In the second shelter we visited, which was only one block away, the situation was much different. The shelter was "home" to around 40 people, including 10 children. Most of them had been living there 24 hours a day since the first rockets hit Nahariya on the second day of the conflict. Since they were so close to the border, they told us, that the sirens often go off after the bombs hit or simultaneously. This made many of them too afraid to step outside. One woman told us "We do everything in fear. We eat in fear, we sit in fear. We shower in fear. We sleep in fear." All of the people we spoke to in the shelter told us that their nerves were shot and rubbed raw. The main problem was that they did not know when it would end.

Update: Haifa hit by several rockets

As we were leaving Nahariya, we heard that Haifa had been hit with several rockets. We arrived shortly after the those who had been killed and injured had already been pulled from the rubble and taken to the hospital. We visited three of the sites that had been hit, including one building that had collapsed entirely, and two others that were badly damaged. Again we saw the signs of the metal marbles that we have seen at all the other sites that had been hit by the rockets.

We then headed to Rambam Hospital to try to gather information about the casualties. The hospital reported that three people had been killed and they had over 60 casualties. The other two hospitals in the city had received over 100 casualties. Most of the casualties, however, were treated for shock and released, although they were still compiling figures for the other injuries.

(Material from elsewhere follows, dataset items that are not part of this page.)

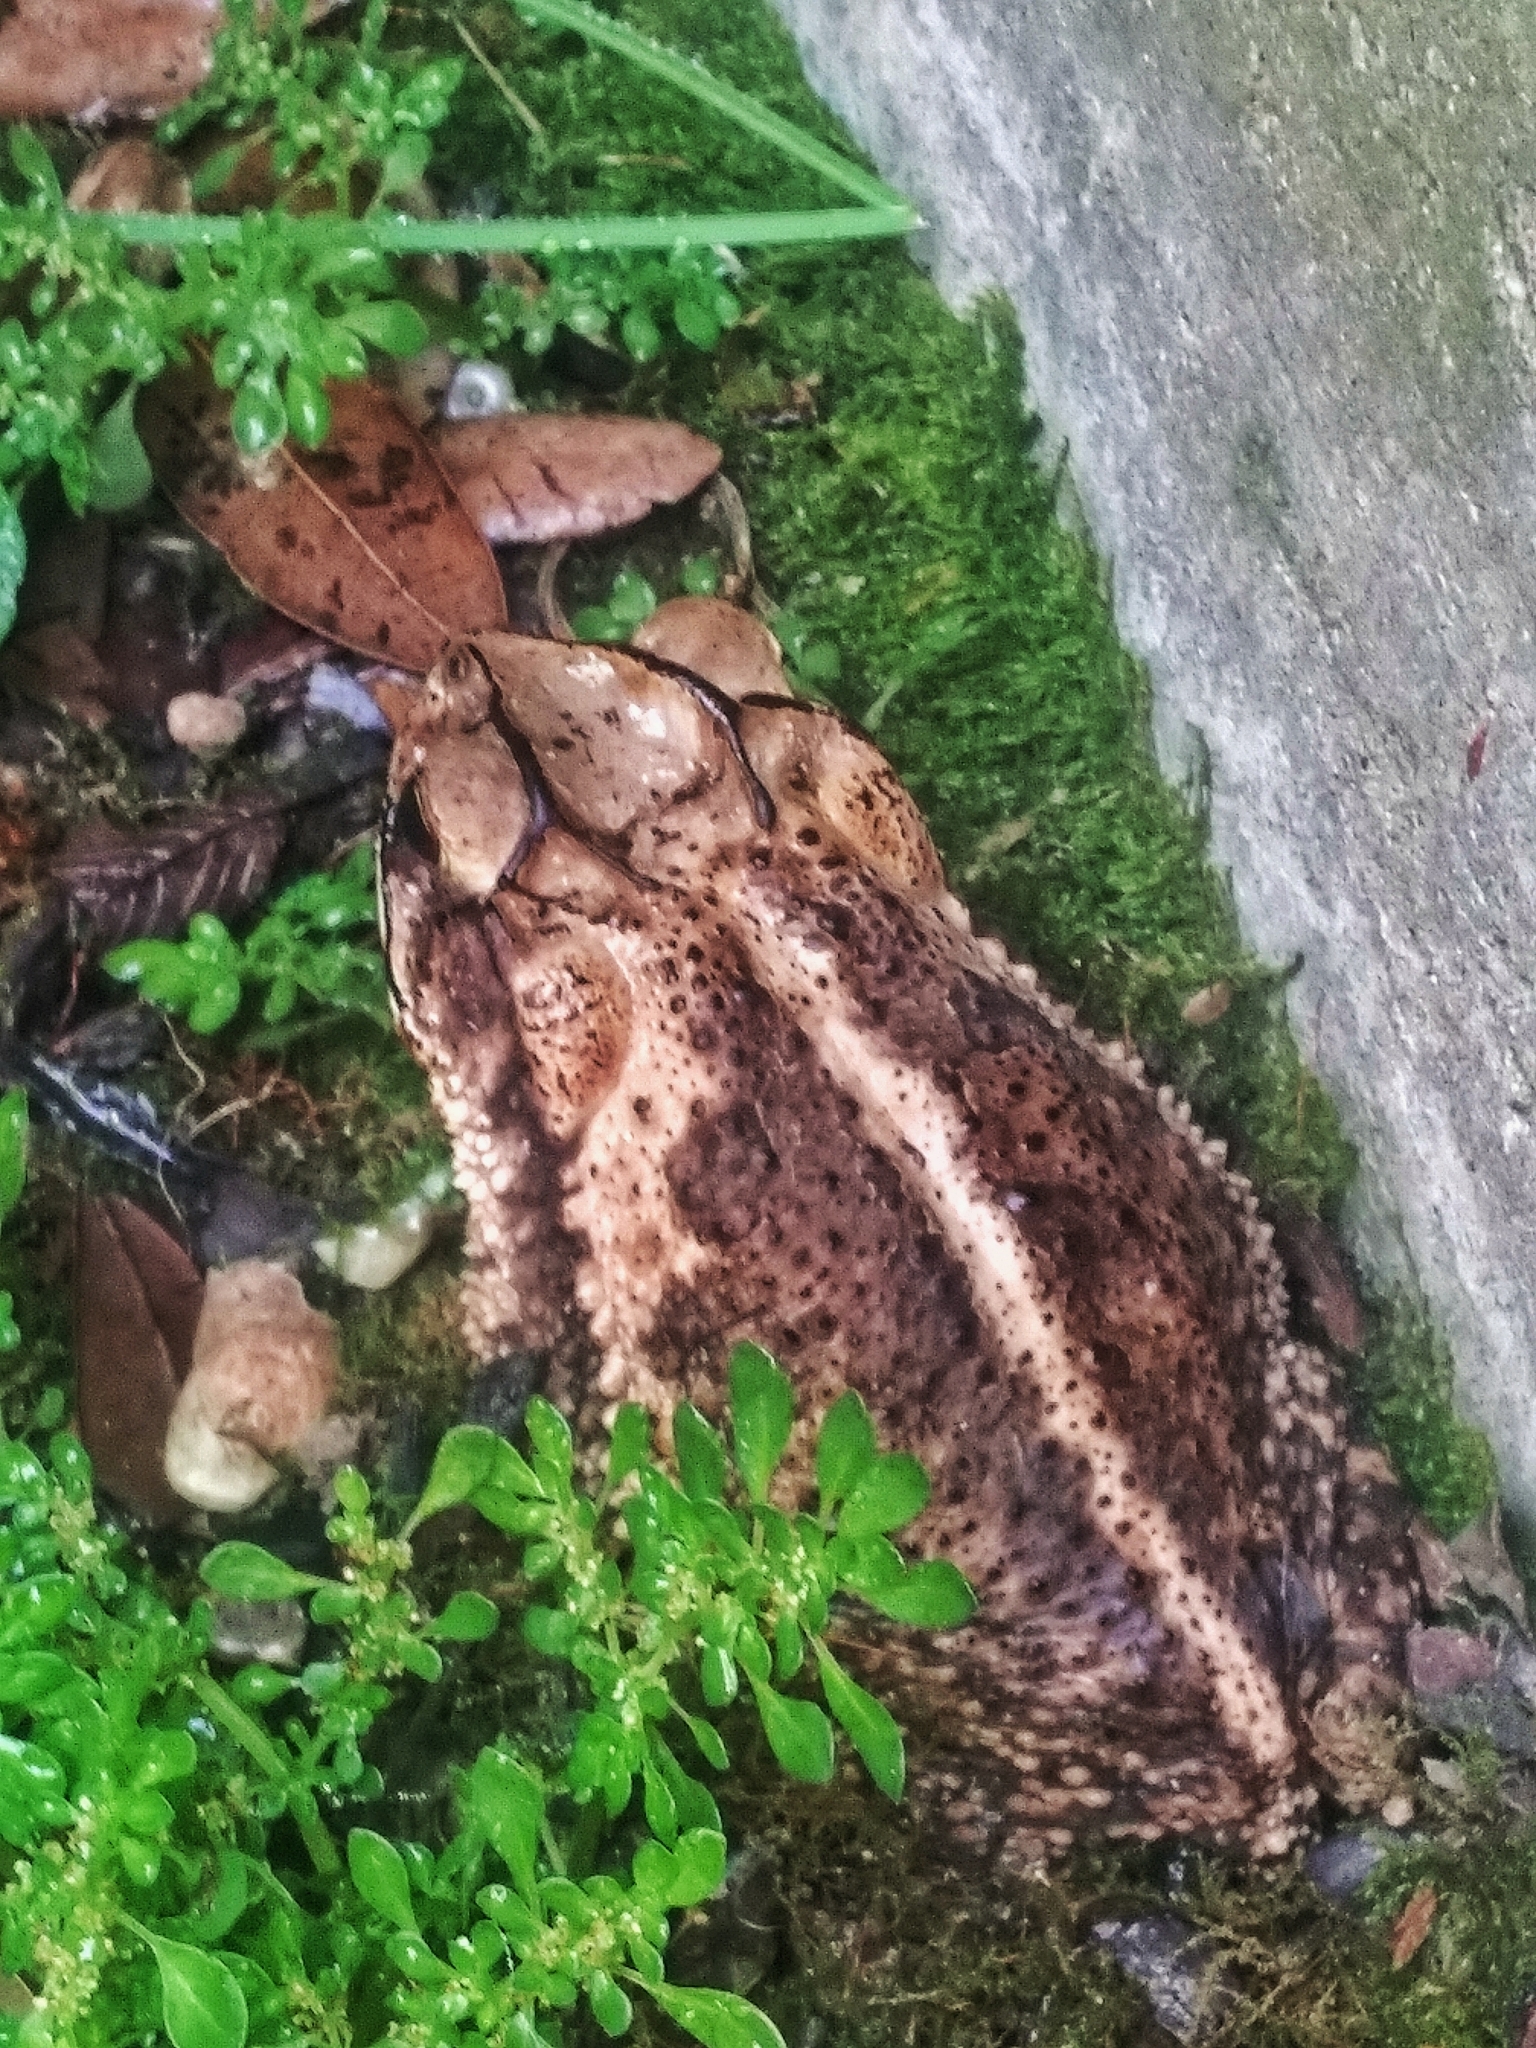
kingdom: Animalia
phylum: Chordata
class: Amphibia
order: Anura
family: Bufonidae
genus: Incilius
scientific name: Incilius nebulifer
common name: Gulf coast toad
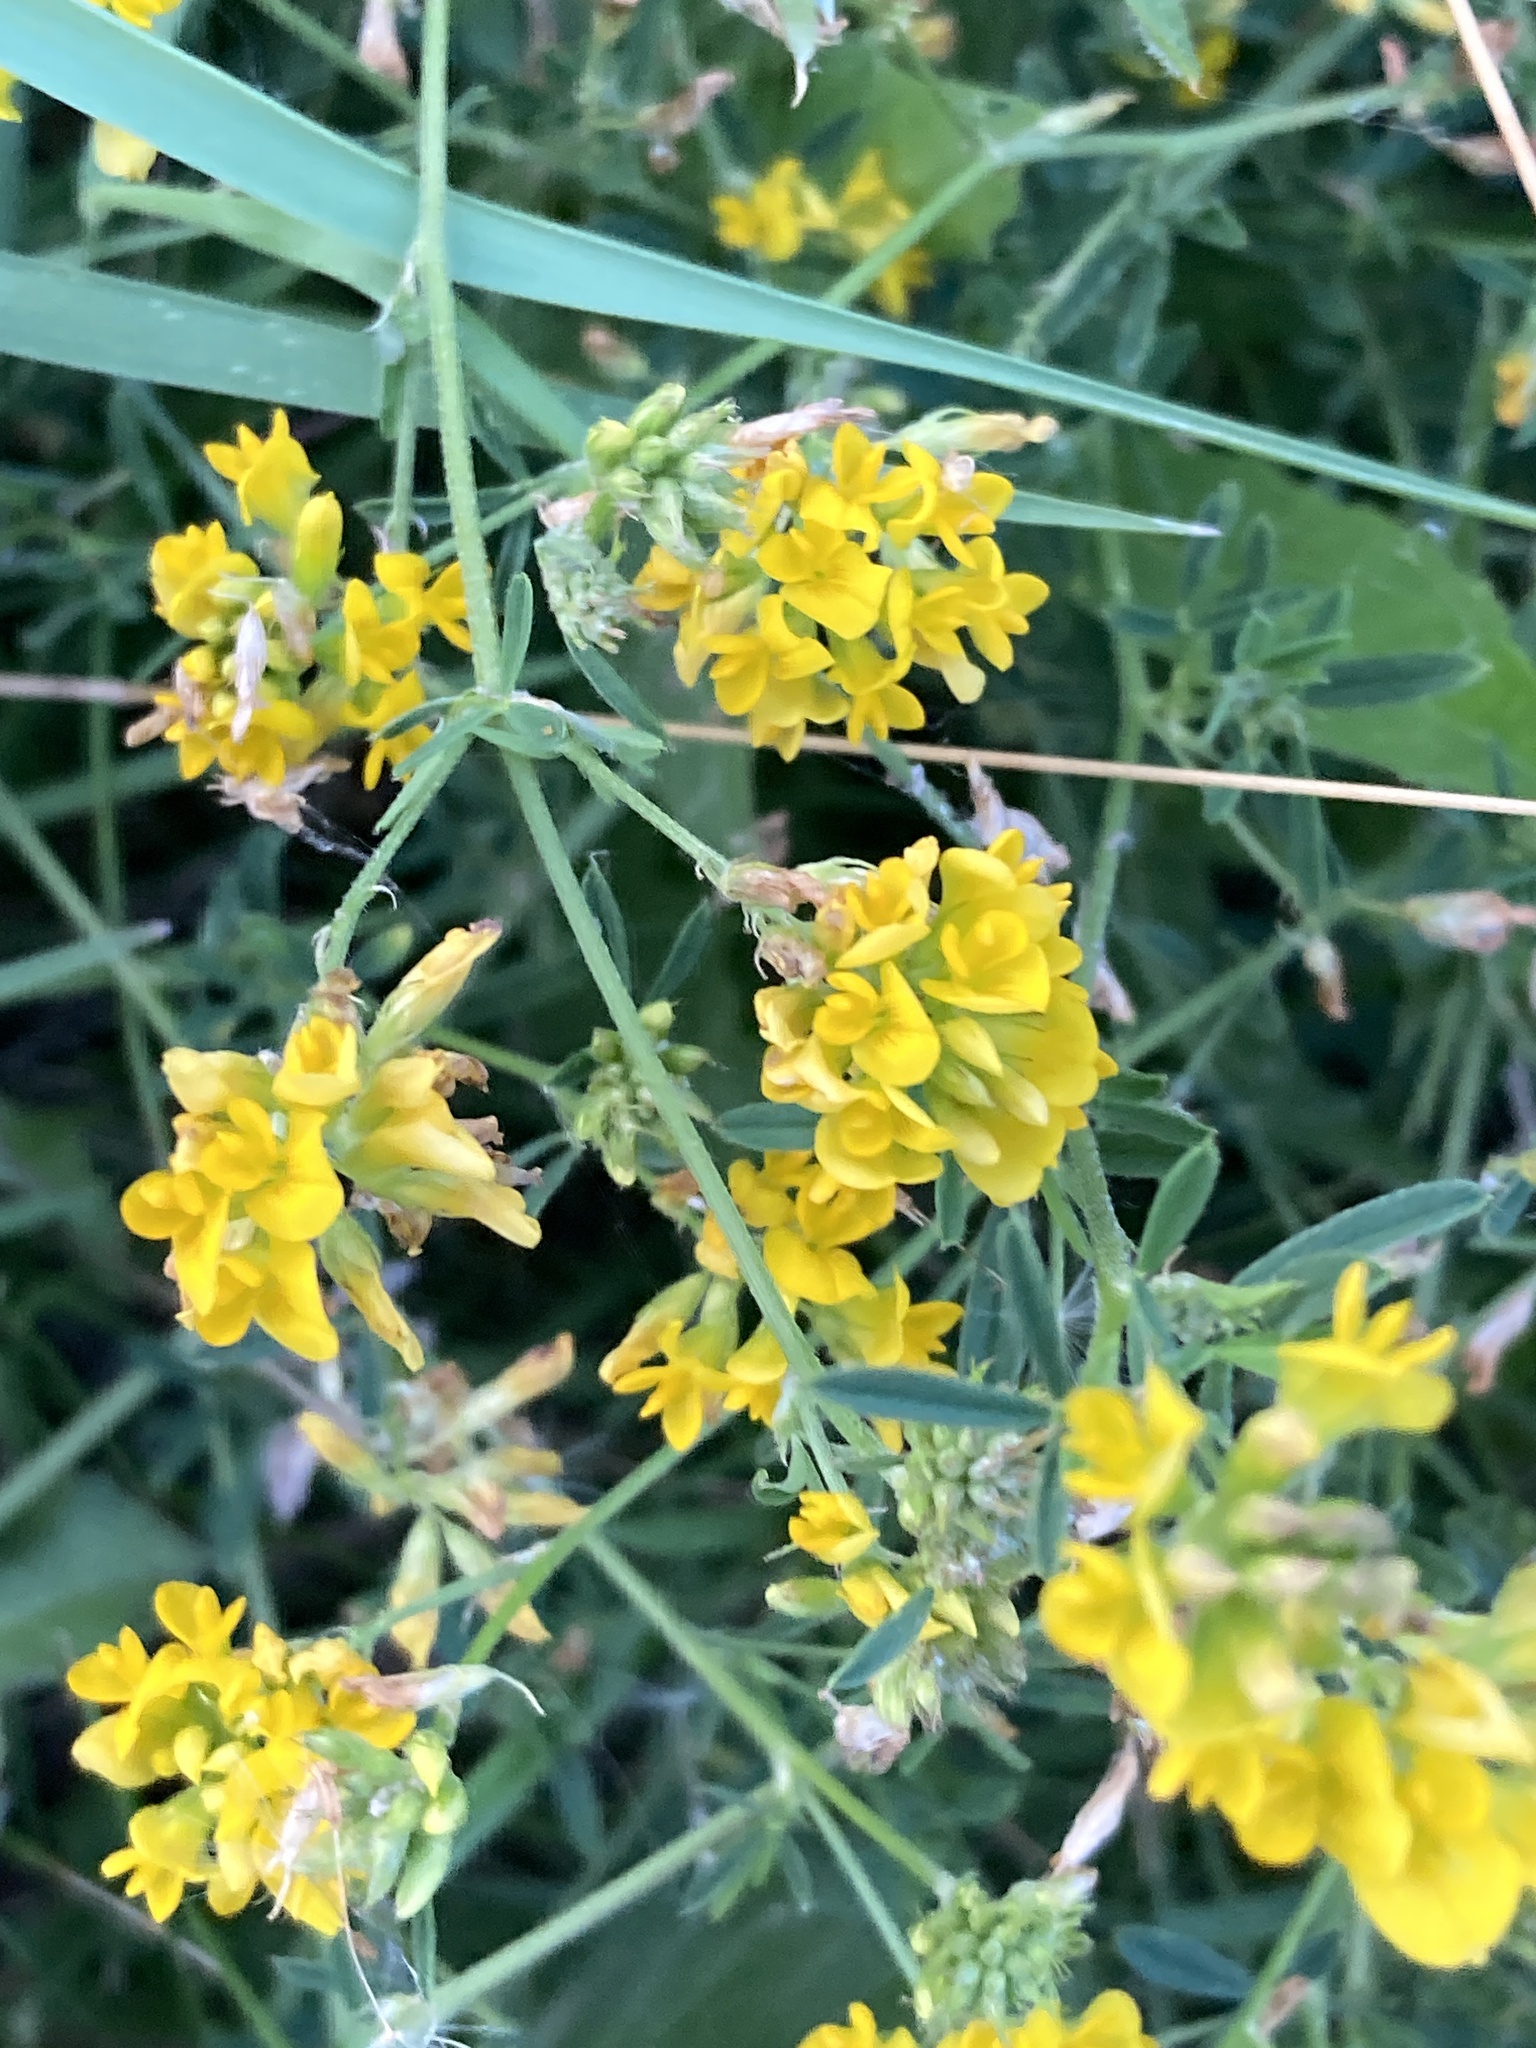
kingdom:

While we were there, they had just begun the process of evacuating over 100 patients from the oncology ward into the basement. Unlike Nahariya which had a purpose built facility, they were simply moving patients into what used to be a storage are they had airconditioned on an emergency basis. The maternity ward and the pediatric intensive care had been moved earlier. These facilities all used to have a view of the ocean facing north. In the past this had provided patients with what was thought was a restful view to help with the healing process. With the recent round of missiles hitting the city, the circumstances, we were told, it had simply become too dangerous.